+++ DOCUMENT EXCERPT +++
Monthly Archives: April 2013


April 10, 2013 by wizeblogmin

Public data suggest that over Thanksgiving weekend, the large internet retailers changed prices more than 2 million times. It’s fairly clear that they did so for reasons related to revenue optimization and competition. But what about the “rest” of retailers… did they change prices, how fast, and how optimally?

Our examination suggests that the science of dynamic pricing—dynamically changing prices to optimize revenue—is a new practice at most retailers and at many it’s not yet in practice at all.

Price competition in retail has always been intense, but it used to take weeks or months to play out. Now changes can happen by the minute. With the growth of online and mobile phone-based shopping, fast-changing prices create real-time sales implications that many retailers aren’t equipped to manage.

In the wild world of travel, millions of prices are in flux each minute and technologies have long been established to extract every marginal revenue dollar from the system. But in the retail world, we still live in an environment where prices are often set for a season, and coupons or some similar sales-period-based merchandising program are how price stimulation or competition is managed. Even the stalwart price sticker represents a limitation to effective management today.

Where do we go from here?

I think it’s clear we’re witnessing the rise of the always-connected, price-conscious consumer as a permanent and growing segment. But the mobile devices and back-end technologies that allow these consumers to search for the best deals anytime and anywhere also make it easier than ever for merchants to target them, match prices if necessary… and importantly, monetize.
+++ INFORMATION SUPPLIED +++
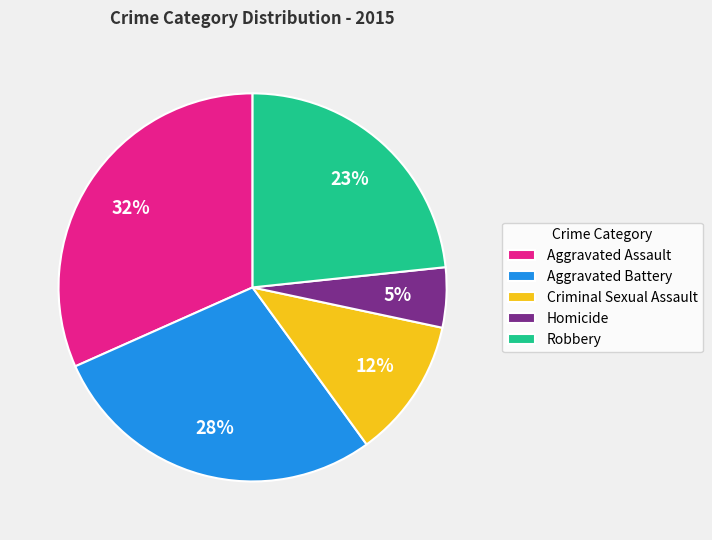

Does Robbery represent more than half of the total?

No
+++
■ DESCRIPTION OF THE TASK: Please state how many times, according to the retail pricing post, the large internet retailers changed prices over Thanksgiving weekend. The data were drawn from a separate source, unrelated to the retail pricing post.

■ REPLY TO THE TASK: More than 2 million times.